# Car seat in the middle F-350 regular cab bench seat?



## Badfish740 (Jan 27, 2011)

My wife and I just found out that we're expecting  so I need to figure out what the safest way to strap this kid in is. I have a regular cab F-350 and a crew is just not in the budget. I know that I can turn the airbag off on the passenger side and the seat will be safe there, but my wife and I ride in the truck together a lot and IMHO the middle seat is not the safest for her with just a lap belt. Also, as per the owner's manual there are car seat anchors in the passenger AND middle seats. Everything that I've heard says don't put the seat in the middle because the driver's airbag can still hit something the middle as expands outward. Why would Ford put the anchors there if its not safe? Here's the thought I had (and I'm sure I'll get some pushback on it)-a good friend of mine is a Ford tech and could disable the driver's airbag for me. Anyone else ever do this?


----------



## Flatbedford (Jan 28, 2011)

We put a car seat in the lap belt of my '96 F250 all the time. Thankfully, we never "tested" it, but it seemed to be well anchored.


----------



## mayhem (Jan 28, 2011)

Don't disable the airbag, strp the kid into the middle seat and go driving.  The Latch anchors and low mass of a child will keep the seat from shooting very far forward in a head on collision and the airbag won't reach the seat at an unsafe distance.


----------



## billb3 (Jan 28, 2011)

We went cross-country touring for a whole Summer with a new born in 78.
Bassinet strapped down between the two front seats. Safety net over the top of the bassinet held in with rods through the net and loops in the side of the bassinet. Kid would have stayed in if we rolled over.


----------



## Badfish740 (Jan 28, 2011)

billb3 said:
			
		

> We went cross-country touring for a whole Summer with a new born in 78.
> Bassinet strapped down between the two front seats. Safety net over the top of the bassinet held in with rods through the net and loops in the side of the bassinet. Kid would have stayed in if we rolled over.
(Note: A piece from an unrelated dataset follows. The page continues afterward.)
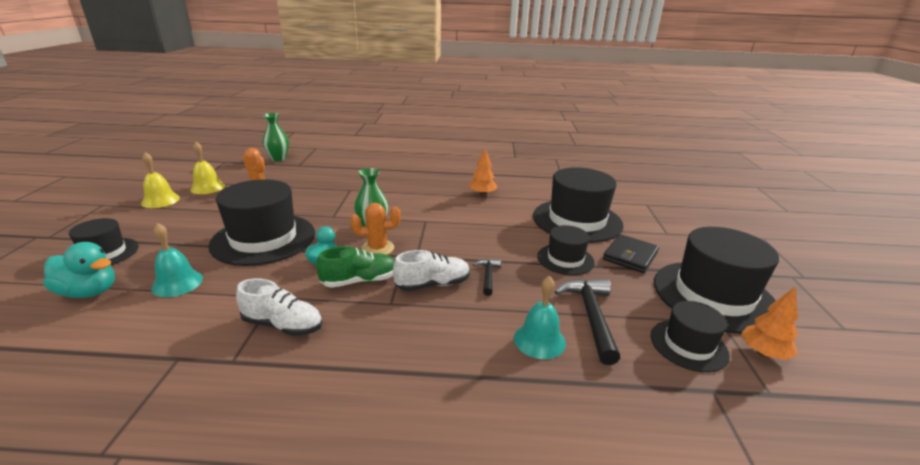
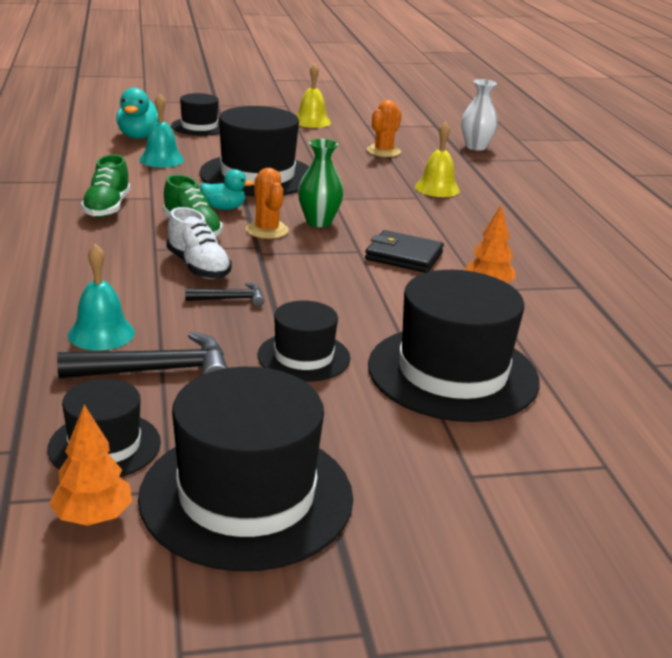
camera: 75 degrees right, 0 degrees up
yellow bell [190,142,225,194] -> yellow bell moved to [415,122,460,197]
white shoe [236,278,322,336] -> green shoe [81,154,130,218]
green vase [263,113,289,161] -> white vase [461,79,498,151]
black wallet [603,234,659,273] -> black wallet moved to [365,230,444,273]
I get what you're saying-the irony is that unlike in 1978 the thing that could save my life in a crash (airbag) could snap my child's neck like a twig.  If my truck didn't have a driver's side airbag I'd put the seat in the middle and be done with it.  I even called Ford today and they couldn't give me a straight answer.


----------



## Flatbedford (Jan 28, 2011)

I hadn't considered the driver side airbag being an issue for center passenger.


----------



## EatenByLimestone (Jan 28, 2011)

Congrats on the little one!  I sold my Dakota due to the child seat issue.  Can you just put the kid in the wife's car and drive as a family in that?  
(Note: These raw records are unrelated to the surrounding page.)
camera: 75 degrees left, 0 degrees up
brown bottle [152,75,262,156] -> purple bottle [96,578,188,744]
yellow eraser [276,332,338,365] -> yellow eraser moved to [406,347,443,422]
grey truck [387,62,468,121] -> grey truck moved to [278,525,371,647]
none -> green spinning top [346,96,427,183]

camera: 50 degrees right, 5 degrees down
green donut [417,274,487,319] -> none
I don't know if I'd want a little squirt screaming in my ear for an entire drive.  When my 15 month old gets into a mood she can scream the entire drive and it's too cold to roll the window down like you can in summer.  That sound will really bounce around the cabin.  

Matt


----------



## Badfish740 (Jan 28, 2011)

EatenByLimestone said:
			
		

> Congrats on the little one!  I sold my Dakota due to the child seat issue.  Can you just put the kid in the wife's car and drive as a family in that?
> 
> I don't know if I'd want a little squirt screaming in my ear for an entire drive.  When my 15 month old gets into a mood she can scream the entire drive and it's too cold to roll the window down like you can in summer.  That sound will really bounce around the cabin.



:lol:  According to the guys on the Powerstroke forums the diesel lulls them to sleep   We have to figure something out because my truck is what we use for all long trips (both sets of grandparents are 50+ miles away) because the fuel doesn't cost us anything as opposed to gas which just keeps going up...  I think I'm actually going to look at swapping the seat since '06 and later trucks have a shoulder belt for the center passenger, which would be better for my wife and the little one can go in the passenger seat with the airbag turned off.  The XL model bench sucks anyway-I found that out on our first annual trip to Maine last summer.


----------



## daveswoodhauler (Jan 28, 2011)

Congrats
Was going to send you a link from carseat.org, but then figured out it was you


----------



## Badfish740 (Jan 28, 2011)

daveswoodhauler said:
			
		

> Congrats



Thanks!



			
				daveswoodhauler said:
			
		

> Was going to send you a link from carseat.org, but then figured out it was you



If there's one thing I'm good at its finding a forum that will tell you how to do something :lol:


----------



## billb3 (Jan 28, 2011)

Badfish740 said:
			
		

> billb3 said:
> 
> 
> 
> ...



Yeah, well we did rear facing without think about it.
Course, no air bags and it was a van, so air bags wouldn't be a "issue" there anyway.

rear facing  in passenger seat ( not the middle)  with air bag off is what I've read.
instinct would tell me to put the seat in the middle safe from side impact, but that's apparently wrong.


Do not disable the driver's bag.
If you  do anyway, please keep current pictures around for  the reconstructive surgeons .
Or better yet, find pics of what a face looks like that ate a steering wheel.
It's not pretty.


----------



## firefighterjake (Jan 28, 2011)

No answer . . . but I do have a congratulations coming to you Badfish!


----------



## nate379 (Jan 28, 2011)

What's the problem with the 8ft of bed space? hehehahaha!


----------



## Badfish740 (Jan 28, 2011)

NATE379 said:
			
		

> What's the problem with the 8ft of bed space? hehehahaha!



How else am I going to show my boy (actually we're not sure if we're going to find out) that Ford trucks are the only way to go if he's not sitting right next to me? :lol:


----------



## OhioBurner© (Jan 31, 2011)

Hmm never really thought about the drivers air bag being an issue.  I've got a reg cab F150 XL that we had the seat in the middle all the time. Wouldnt really be possible for my wife to go in the middle though with the stick shift. We had to buy a different seat for my truck to even clear the stick, most seats wouldnt. Made a few 8-9hr out of state trips like that too... then we got the crew cab and it is much easier now. The carseat issue was a good reason to get the wife to let me buy a new truck!


----------